Our study has marked limitation. Unexpectedly, we found an asymmetry concerning the education and gender of nurses in the two public governmental psychiatric hospitals that we chose for our study. We used data from two sites with different staff members and different levels of professional education. This difference interfered with the comparison between the two sites. In any event, these two psychiatric sites are regular closed wards and not highly secured. Therefore, our conclusions should be accepted with caution concerning other kinds of psychiatric institutes.

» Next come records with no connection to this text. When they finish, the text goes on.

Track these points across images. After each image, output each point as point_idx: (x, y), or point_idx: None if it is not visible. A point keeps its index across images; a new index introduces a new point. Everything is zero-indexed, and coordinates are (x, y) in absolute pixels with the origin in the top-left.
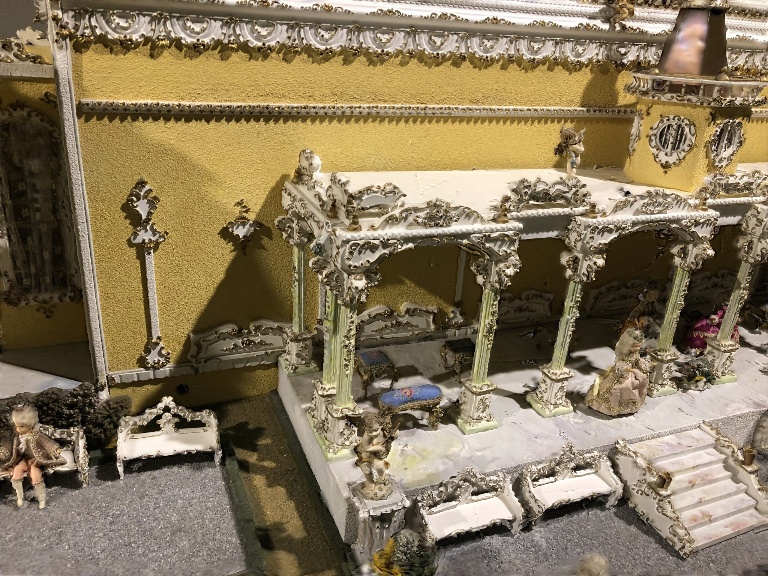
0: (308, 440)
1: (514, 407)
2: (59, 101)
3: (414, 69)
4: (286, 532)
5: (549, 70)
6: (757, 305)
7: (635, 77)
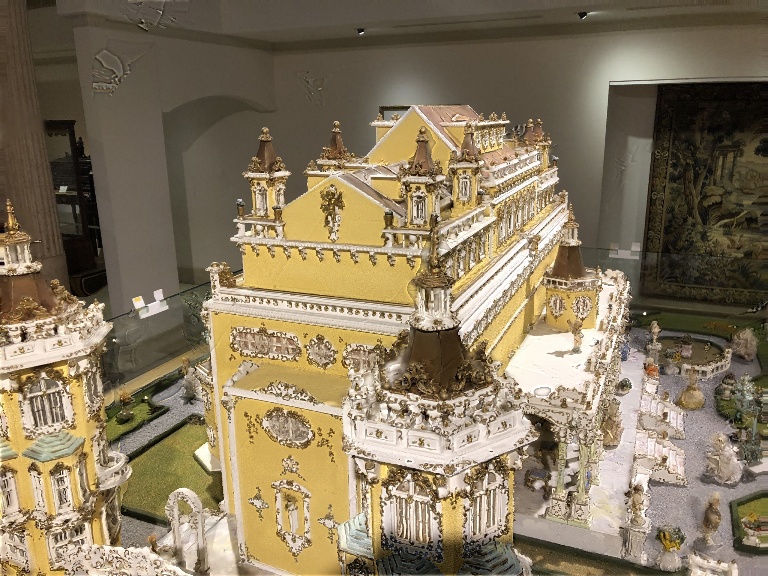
0: (552, 532)
1: None
2: None
3: (501, 313)
4: (597, 575)
5: None
6: None
7: (550, 280)
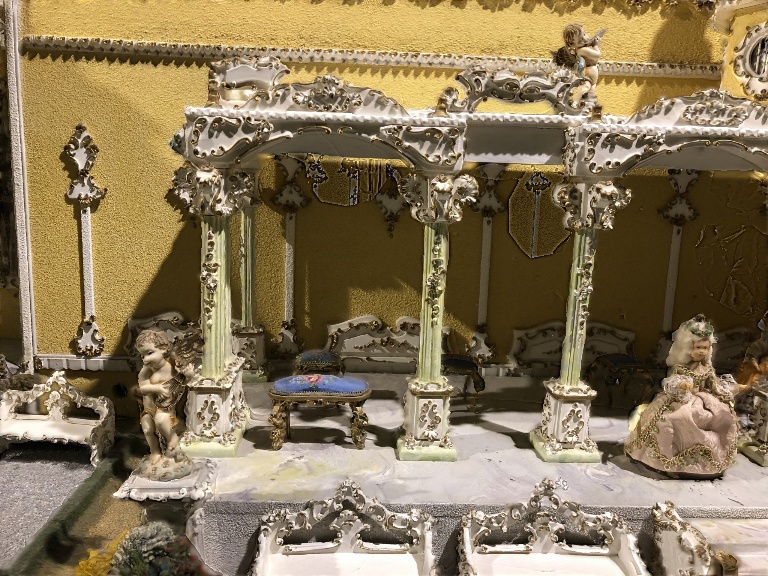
0: None
1: (504, 445)
2: None
3: (402, 10)
4: None
5: (595, 13)
6: None
7: None
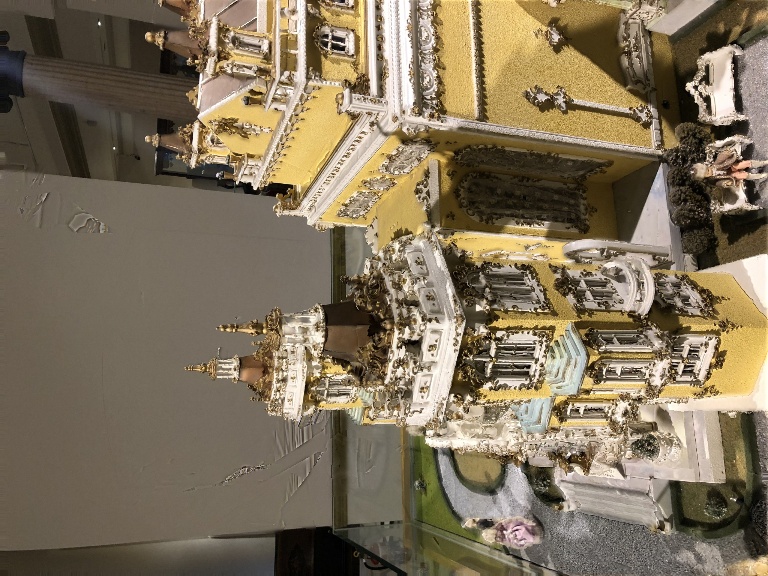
0: None
1: None
2: (477, 132)
3: None
4: None
5: None
6: None
7: None
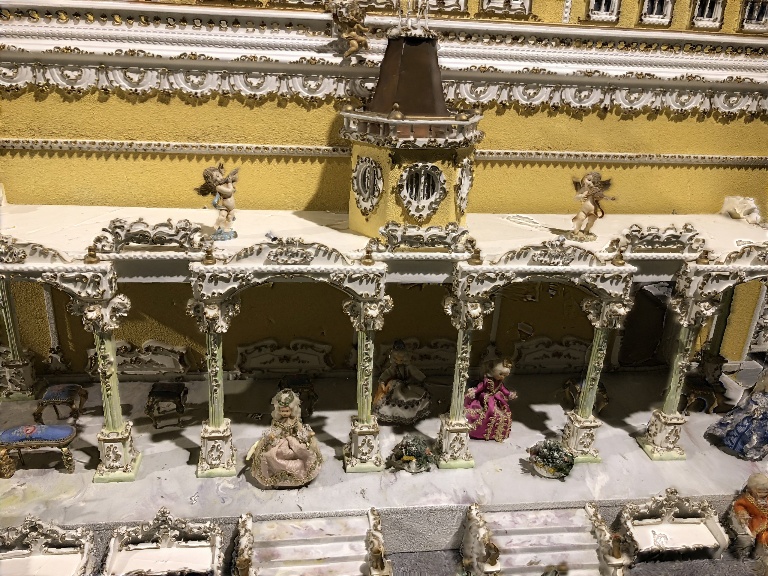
0: None
1: (180, 461)
2: None
3: (116, 105)
4: None
5: (280, 107)
6: (575, 382)
7: None
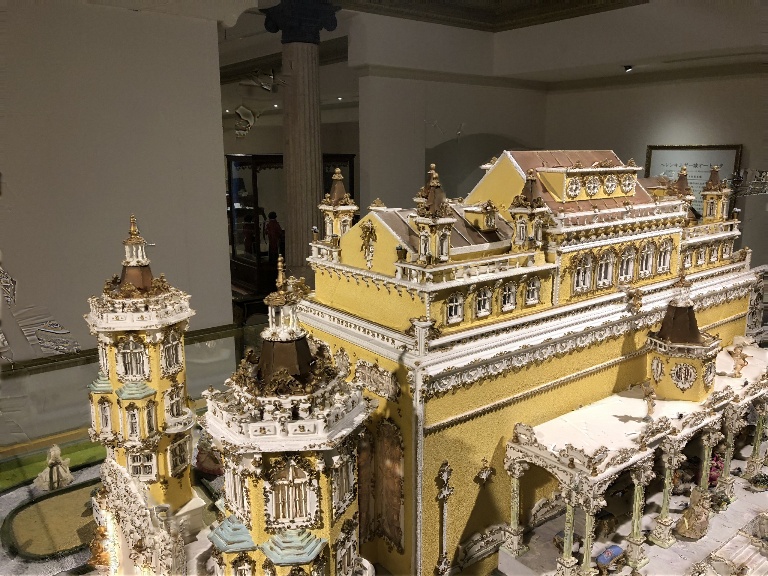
0: None
1: (646, 546)
2: (416, 431)
3: (554, 362)
4: None
5: (607, 342)
6: None
7: (652, 340)
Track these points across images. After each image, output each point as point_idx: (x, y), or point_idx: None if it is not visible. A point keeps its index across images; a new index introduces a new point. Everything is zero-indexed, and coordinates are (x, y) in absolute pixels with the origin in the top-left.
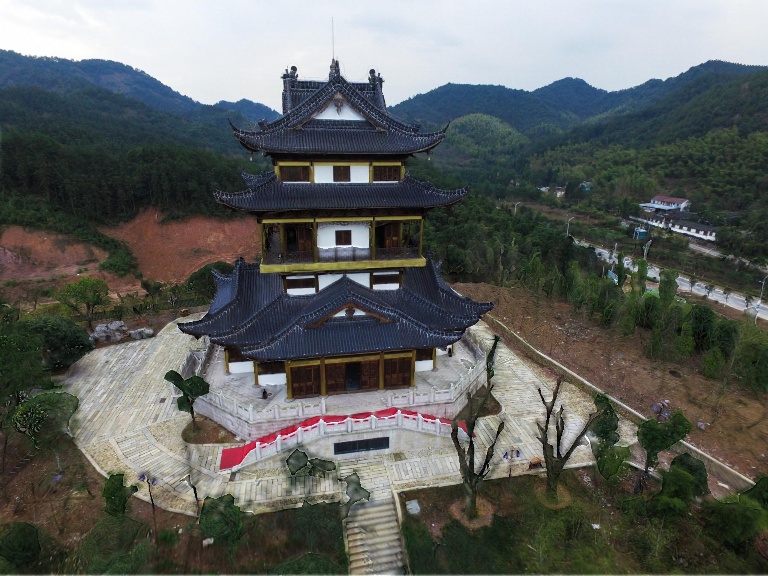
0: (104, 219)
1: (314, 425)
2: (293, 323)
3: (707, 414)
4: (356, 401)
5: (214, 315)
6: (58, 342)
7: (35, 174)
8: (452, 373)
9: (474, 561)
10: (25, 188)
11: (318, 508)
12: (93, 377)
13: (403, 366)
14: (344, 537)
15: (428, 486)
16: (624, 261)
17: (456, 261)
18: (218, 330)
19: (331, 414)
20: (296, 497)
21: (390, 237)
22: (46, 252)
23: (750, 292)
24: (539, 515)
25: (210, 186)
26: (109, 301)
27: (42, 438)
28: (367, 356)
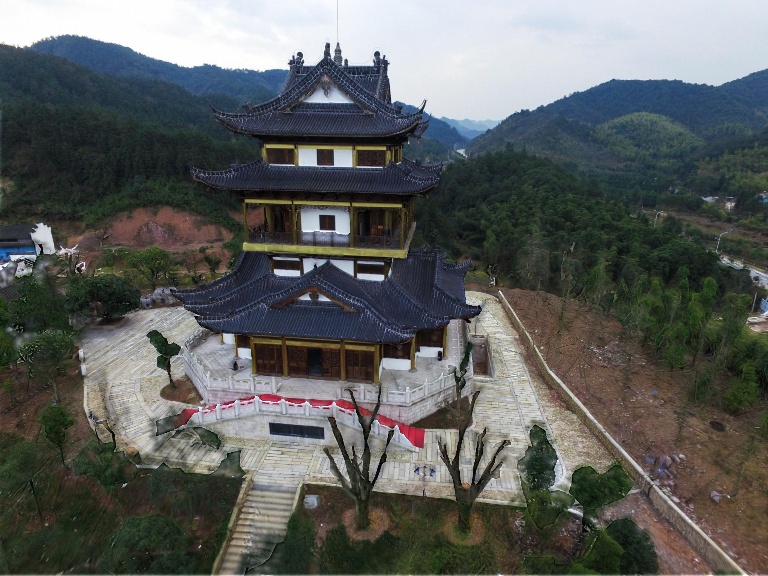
0: (236, 205)
1: (250, 400)
2: (258, 300)
3: (733, 484)
4: (312, 387)
5: (209, 286)
6: (107, 297)
7: (188, 164)
8: (428, 377)
9: (305, 568)
10: (181, 176)
11: (170, 472)
12: (133, 331)
13: (366, 360)
14: (233, 513)
15: (336, 485)
16: None
17: (559, 270)
18: None
19: (280, 394)
20: (216, 465)
21: (375, 225)
22: (186, 230)
23: None
24: (412, 543)
25: None
26: None
27: (35, 368)
28: (327, 343)
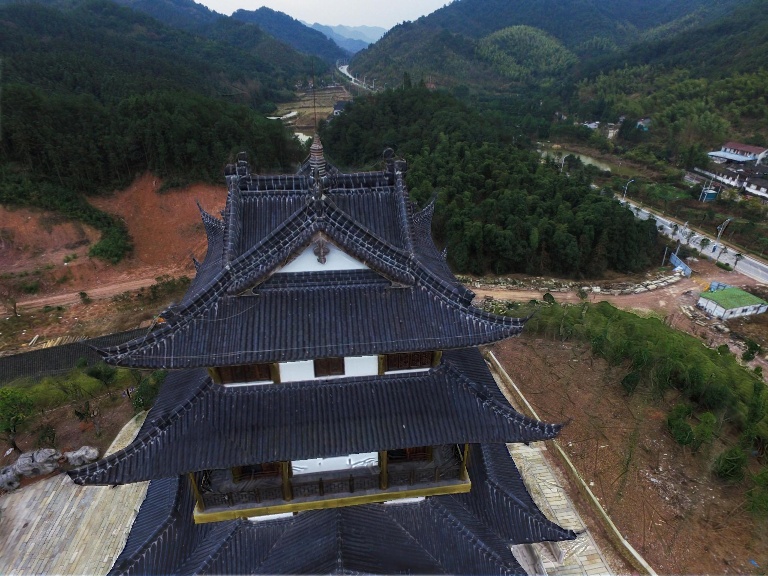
0: (96, 188)
1: None
2: None
3: None
4: None
5: (134, 558)
6: None
7: (13, 138)
8: None
9: None
10: (4, 154)
11: None
12: None
13: None
14: None
15: None
16: (691, 240)
17: (493, 243)
18: None
19: None
20: None
21: None
22: (31, 234)
23: None
24: None
25: (212, 147)
26: (99, 299)
27: None
28: None
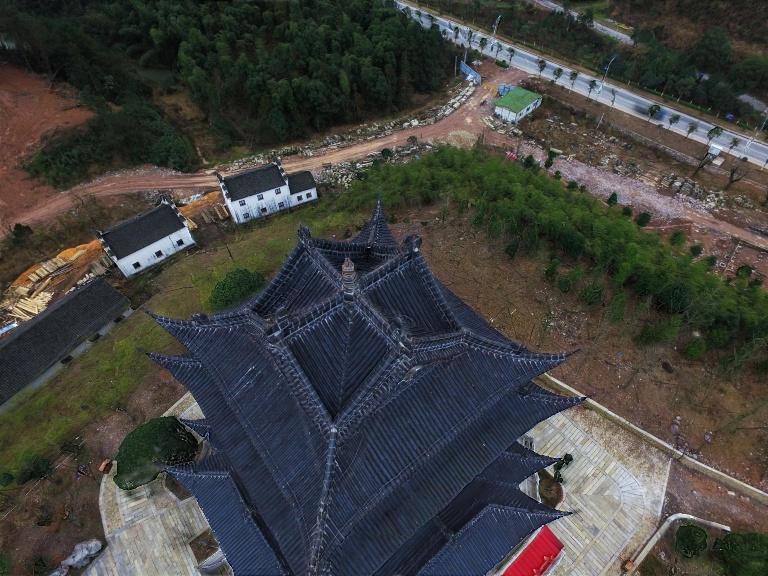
0: None
1: None
2: None
3: (707, 420)
4: None
5: None
6: None
7: None
8: None
9: None
10: None
11: None
12: None
13: None
14: None
15: None
16: (471, 41)
17: (306, 99)
18: None
19: None
20: None
21: None
22: None
23: (583, 61)
24: None
25: None
26: None
27: None
28: None
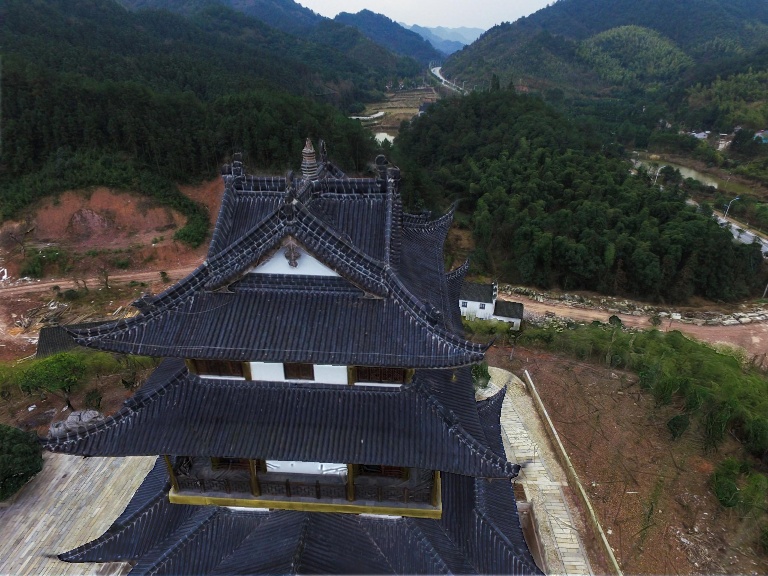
0: (188, 177)
1: None
2: None
3: None
4: None
5: (125, 524)
6: None
7: (123, 130)
8: None
9: None
10: (116, 144)
11: None
12: (36, 510)
13: None
14: None
15: None
16: None
17: (563, 257)
18: (124, 553)
19: None
20: None
21: None
22: (129, 216)
23: None
24: None
25: (292, 144)
26: (177, 279)
27: None
28: None
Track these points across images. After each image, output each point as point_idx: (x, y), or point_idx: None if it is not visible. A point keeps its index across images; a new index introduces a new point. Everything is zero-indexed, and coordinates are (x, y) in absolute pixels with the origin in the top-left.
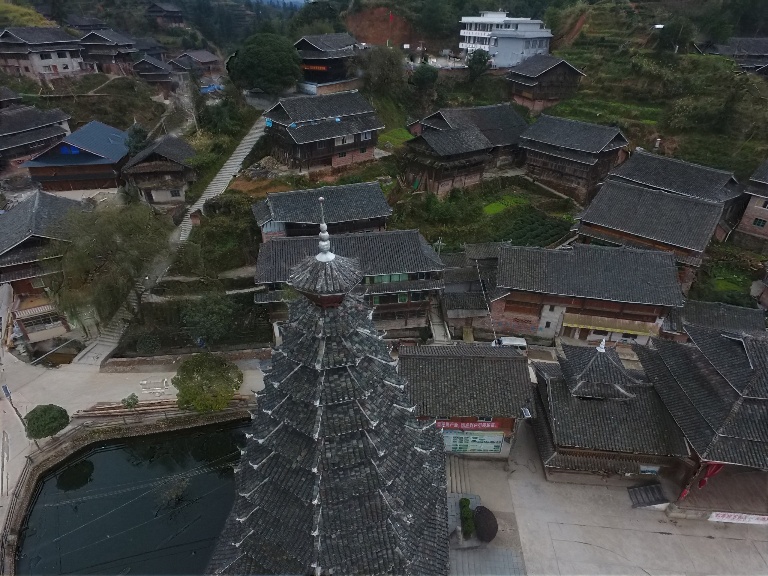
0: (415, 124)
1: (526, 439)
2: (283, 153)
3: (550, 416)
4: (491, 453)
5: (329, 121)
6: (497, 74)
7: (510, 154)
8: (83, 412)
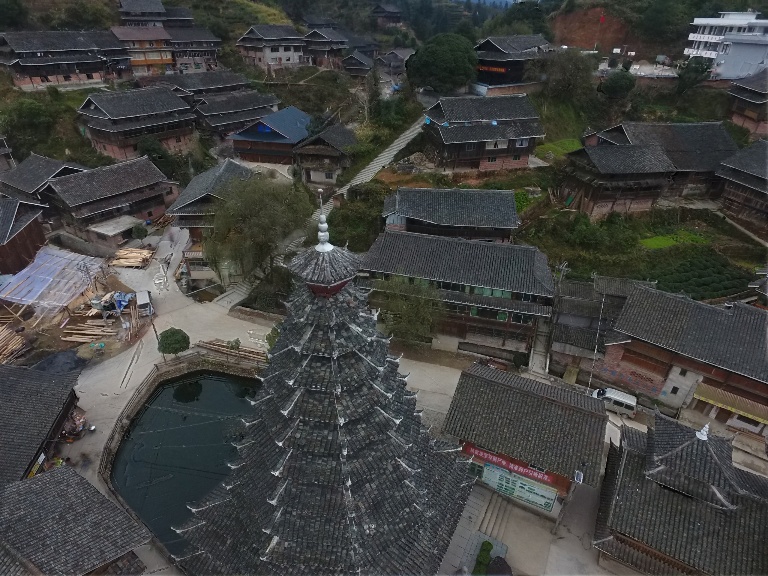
0: (592, 136)
1: (593, 509)
2: (434, 151)
3: (615, 492)
4: (541, 508)
5: (485, 124)
6: (718, 87)
7: (700, 182)
8: (203, 343)
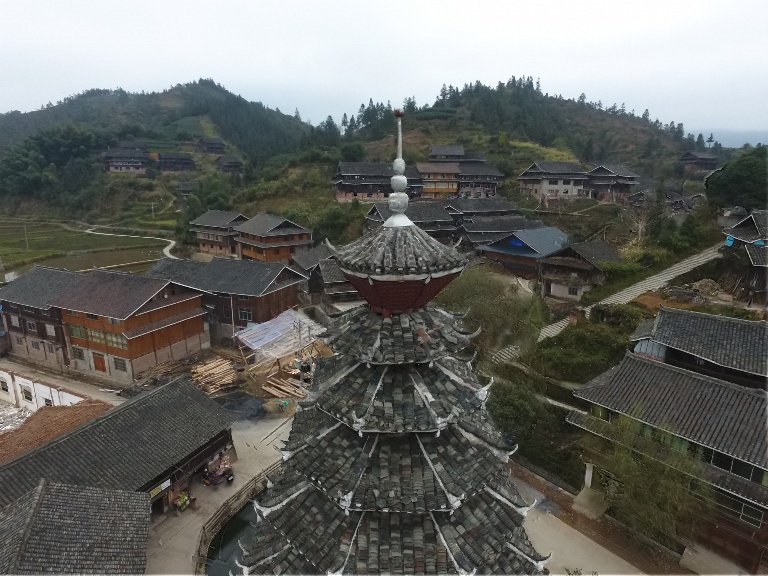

The limitation of this study involves the accessibility of some data concerning staff-related and environmental-related levels of risk factors for coercion length.
CONCLUSIONS
Our study demonstrates some evidence that patients’ diagnoses and characteristics of medical staff have an influence on the length of coercion time.
The presence of registered, academic female nurses and male staff on duty can reduce the length of restriction. Moreover, the administration of medication before coercive measures can also reduce the length of restriction. Substance use and personality disorders are significant risk factors for a longer coercion time.
Implications for nursing practice
Patients’ diagnoses, education and sex of medical staff on duty affect the duration of coercion time. Male staff leads to shortening the time of coercion. At the same time, the number of academic nurses has a negative correlation with the duration of coercion measures.
Ethical statement
The study protocol was accepted by the Institutional Review Board.
Financial support and sponsorship
Nil.
Conflicts of interest
There are no conflicts of interest.
Acknowledgment
No external or intramural funding was received.
Footnotes
‘Academic staff’ member is a nurse graduate with at least a ‘BA’ college degree.